■ Assigned task: Read through the records. Copy each line that has the word "уведомляется".

■ Information:
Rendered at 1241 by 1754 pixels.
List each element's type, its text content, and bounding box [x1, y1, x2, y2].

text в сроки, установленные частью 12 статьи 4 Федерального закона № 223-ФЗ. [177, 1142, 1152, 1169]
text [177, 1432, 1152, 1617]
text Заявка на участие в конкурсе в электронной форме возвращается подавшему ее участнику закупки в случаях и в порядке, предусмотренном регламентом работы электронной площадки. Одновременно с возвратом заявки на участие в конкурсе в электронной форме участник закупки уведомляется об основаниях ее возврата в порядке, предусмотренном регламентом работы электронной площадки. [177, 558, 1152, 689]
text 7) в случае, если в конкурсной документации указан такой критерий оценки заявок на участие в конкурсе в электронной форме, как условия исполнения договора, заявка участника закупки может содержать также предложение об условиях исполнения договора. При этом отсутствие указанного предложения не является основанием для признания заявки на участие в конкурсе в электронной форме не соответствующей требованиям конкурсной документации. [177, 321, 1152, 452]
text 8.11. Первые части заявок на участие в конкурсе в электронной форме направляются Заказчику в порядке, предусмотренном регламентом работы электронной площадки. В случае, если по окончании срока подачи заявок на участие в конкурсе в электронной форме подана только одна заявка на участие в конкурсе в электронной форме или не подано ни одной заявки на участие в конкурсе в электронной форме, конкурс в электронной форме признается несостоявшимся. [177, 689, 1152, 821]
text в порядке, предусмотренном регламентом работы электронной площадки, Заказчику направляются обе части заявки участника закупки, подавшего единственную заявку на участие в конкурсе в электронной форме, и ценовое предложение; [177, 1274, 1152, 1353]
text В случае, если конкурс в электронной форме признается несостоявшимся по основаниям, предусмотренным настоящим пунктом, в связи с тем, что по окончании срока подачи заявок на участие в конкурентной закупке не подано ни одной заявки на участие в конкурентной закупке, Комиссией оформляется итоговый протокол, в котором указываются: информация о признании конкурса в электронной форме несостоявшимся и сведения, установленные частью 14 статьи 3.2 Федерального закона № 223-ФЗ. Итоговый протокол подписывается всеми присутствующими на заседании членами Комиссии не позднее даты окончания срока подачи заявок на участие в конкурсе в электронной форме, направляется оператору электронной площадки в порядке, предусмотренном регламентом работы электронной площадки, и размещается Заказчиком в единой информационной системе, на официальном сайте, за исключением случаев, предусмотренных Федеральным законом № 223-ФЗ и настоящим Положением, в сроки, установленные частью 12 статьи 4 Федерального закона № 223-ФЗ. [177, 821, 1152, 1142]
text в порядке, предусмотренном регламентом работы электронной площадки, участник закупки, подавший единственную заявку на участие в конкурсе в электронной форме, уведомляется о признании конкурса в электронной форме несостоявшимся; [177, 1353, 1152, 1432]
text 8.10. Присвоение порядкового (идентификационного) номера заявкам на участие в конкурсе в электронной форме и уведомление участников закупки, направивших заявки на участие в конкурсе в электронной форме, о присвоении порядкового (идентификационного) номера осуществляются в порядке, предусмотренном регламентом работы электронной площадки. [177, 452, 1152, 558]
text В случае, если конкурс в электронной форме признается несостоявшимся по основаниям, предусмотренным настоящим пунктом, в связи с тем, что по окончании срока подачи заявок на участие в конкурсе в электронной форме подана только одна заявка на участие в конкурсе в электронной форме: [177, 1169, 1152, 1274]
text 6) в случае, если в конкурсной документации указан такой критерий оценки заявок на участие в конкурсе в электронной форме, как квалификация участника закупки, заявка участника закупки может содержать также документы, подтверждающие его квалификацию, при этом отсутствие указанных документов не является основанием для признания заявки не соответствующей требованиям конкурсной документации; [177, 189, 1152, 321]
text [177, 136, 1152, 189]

■ Solution to the problem:
text Заявка на участие в конкурсе в электронной форме возвращается подавшему ее участнику закупки в случаях и в порядке, предусмотренном регламентом работы электронной площадки. Одновременно с возвратом заявки на участие в конкурсе в электронной форме участник закупки уведомляется об основаниях ее возврата в порядке, предусмотренном регламентом работы электронной площадки. [177, 558, 1152, 689]
text в порядке, предусмотренном регламентом работы электронной площадки, участник закупки, подавший единственную заявку на участие в конкурсе в электронной форме, уведомляется о признании конкурса в электронной форме несостоявшимся; [177, 1353, 1152, 1432]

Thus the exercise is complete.